[Stored data]
::::::::::

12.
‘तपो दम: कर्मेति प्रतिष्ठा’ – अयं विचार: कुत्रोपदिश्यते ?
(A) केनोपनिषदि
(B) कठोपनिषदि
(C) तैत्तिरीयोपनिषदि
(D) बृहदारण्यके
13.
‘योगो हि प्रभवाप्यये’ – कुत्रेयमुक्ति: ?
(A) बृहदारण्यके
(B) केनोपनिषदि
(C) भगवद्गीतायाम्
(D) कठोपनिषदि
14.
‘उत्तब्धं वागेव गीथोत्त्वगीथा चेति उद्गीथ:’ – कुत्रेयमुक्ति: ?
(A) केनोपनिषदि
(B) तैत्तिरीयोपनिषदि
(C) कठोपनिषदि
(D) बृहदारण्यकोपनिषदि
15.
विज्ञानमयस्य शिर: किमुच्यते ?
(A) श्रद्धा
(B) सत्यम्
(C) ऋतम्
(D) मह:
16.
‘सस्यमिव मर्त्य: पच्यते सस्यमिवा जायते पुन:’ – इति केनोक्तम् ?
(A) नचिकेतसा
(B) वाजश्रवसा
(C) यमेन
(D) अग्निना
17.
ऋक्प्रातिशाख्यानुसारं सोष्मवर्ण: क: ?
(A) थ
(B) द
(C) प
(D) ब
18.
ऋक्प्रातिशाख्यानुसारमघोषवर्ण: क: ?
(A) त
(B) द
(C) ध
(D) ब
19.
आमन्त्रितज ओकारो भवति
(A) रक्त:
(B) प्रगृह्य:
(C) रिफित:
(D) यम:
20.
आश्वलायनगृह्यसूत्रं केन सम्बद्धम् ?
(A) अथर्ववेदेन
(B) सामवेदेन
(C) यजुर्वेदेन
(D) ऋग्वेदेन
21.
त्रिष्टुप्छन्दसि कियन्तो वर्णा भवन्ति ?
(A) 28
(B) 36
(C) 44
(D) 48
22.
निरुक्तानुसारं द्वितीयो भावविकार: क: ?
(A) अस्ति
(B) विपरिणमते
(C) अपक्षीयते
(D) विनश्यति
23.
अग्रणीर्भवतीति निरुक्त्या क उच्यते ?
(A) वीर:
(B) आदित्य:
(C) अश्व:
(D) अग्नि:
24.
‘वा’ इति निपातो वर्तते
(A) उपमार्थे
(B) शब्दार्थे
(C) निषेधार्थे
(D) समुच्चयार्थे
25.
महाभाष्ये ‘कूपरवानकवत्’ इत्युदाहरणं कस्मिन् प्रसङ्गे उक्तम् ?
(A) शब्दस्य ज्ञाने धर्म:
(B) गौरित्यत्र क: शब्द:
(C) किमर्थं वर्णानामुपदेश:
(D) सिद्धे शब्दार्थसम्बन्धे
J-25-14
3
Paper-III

::::::::::

Nothing above should be left out; write out every record exactly.

12.
‘तपो दम: कर्मेति प्रतिष्ठा’ – अयं विचार: कुत्रोपदिश्यते ?
(A) केनोपनिषदि
(B) कठोपनिषदि
(C) तैत्तिरीयोपनिषदि
(D) बृहदारण्यके
13.
‘योगो हि प्रभवाप्यये’ – कुत्रेयमुक्ति: ?
(A) बृहदारण्यके
(B) केनोपनिषदि
(C) भगवद्गीतायाम्
(D) कठोपनिषदि
14.
‘उत्तब्धं वागेव गीथोत्त्वगीथा चेति उद्गीथ:’ – कुत्रेयमुक्ति: ?
(A) केनोपनिषदि
(B) तैत्तिरीयोपनिषदि
(C) कठोपनिषदि
(D) बृहदारण्यकोपनिषदि
15.
विज्ञानमयस्य शिर: किमुच्यते ?
(A) श्रद्धा
(B) सत्यम्
(C) ऋतम्
(D) मह:
16.
‘सस्यमिव मर्त्य: पच्यते सस्यमिवा जायते पुन:’ – इति केनोक्तम् ?
(A) नचिकेतसा
(B) वाजश्रवसा
(C) यमेन
(D) अग्निना
17.
ऋक्प्रातिशाख्यानुसारं सोष्मवर्ण: क: ?
(A) थ
(B) द
(C) प
(D) ब
18.
ऋक्प्रातिशाख्यानुसारमघोषवर्ण: क: ?
(A) त
(B) द
(C) ध
(D) ब
19.
आमन्त्रितज ओकारो भवति
(A) रक्त:
(B) प्रगृह्य:
(C) रिफित:
(D) यम:
20.
आश्वलायनगृह्यसूत्रं केन सम्बद्धम् ?
(A) अथर्ववेदेन
(B) सामवेदेन
(C) यजुर्वेदेन
(D) ऋग्वेदेन
21.
त्रिष्टुप्छन्दसि कियन्तो वर्णा भवन्ति ?
(A) 28
(B) 36
(C) 44
(D) 48
22.
निरुक्तानुसारं द्वितीयो भावविकार: क: ?
(A) अस्ति
(B) विपरिणमते
(C) अपक्षीयते
(D) विनश्यति
23.
अग्रणीर्भवतीति निरुक्त्या क उच्यते ?
(A) वीर:
(B) आदित्य:
(C) अश्व:
(D) अग्नि:
24.
‘वा’ इति निपातो वर्तते
(A) उपमार्थे
(B) शब्दार्थे
(C) निषेधार्थे
(D) समुच्चयार्थे
25.
महाभाष्ये ‘कूपरवानकवत्’ इत्युदाहरणं कस्मिन् प्रसङ्गे उक्तम् ?
(A) शब्दस्य ज्ञाने धर्म:
(B) गौरित्यत्र क: शब्द:
(C) किमर्थं वर्णानामुपदेश:
(D) सिद्धे शब्दार्थसम्बन्धे
J-25-14
3
Paper-III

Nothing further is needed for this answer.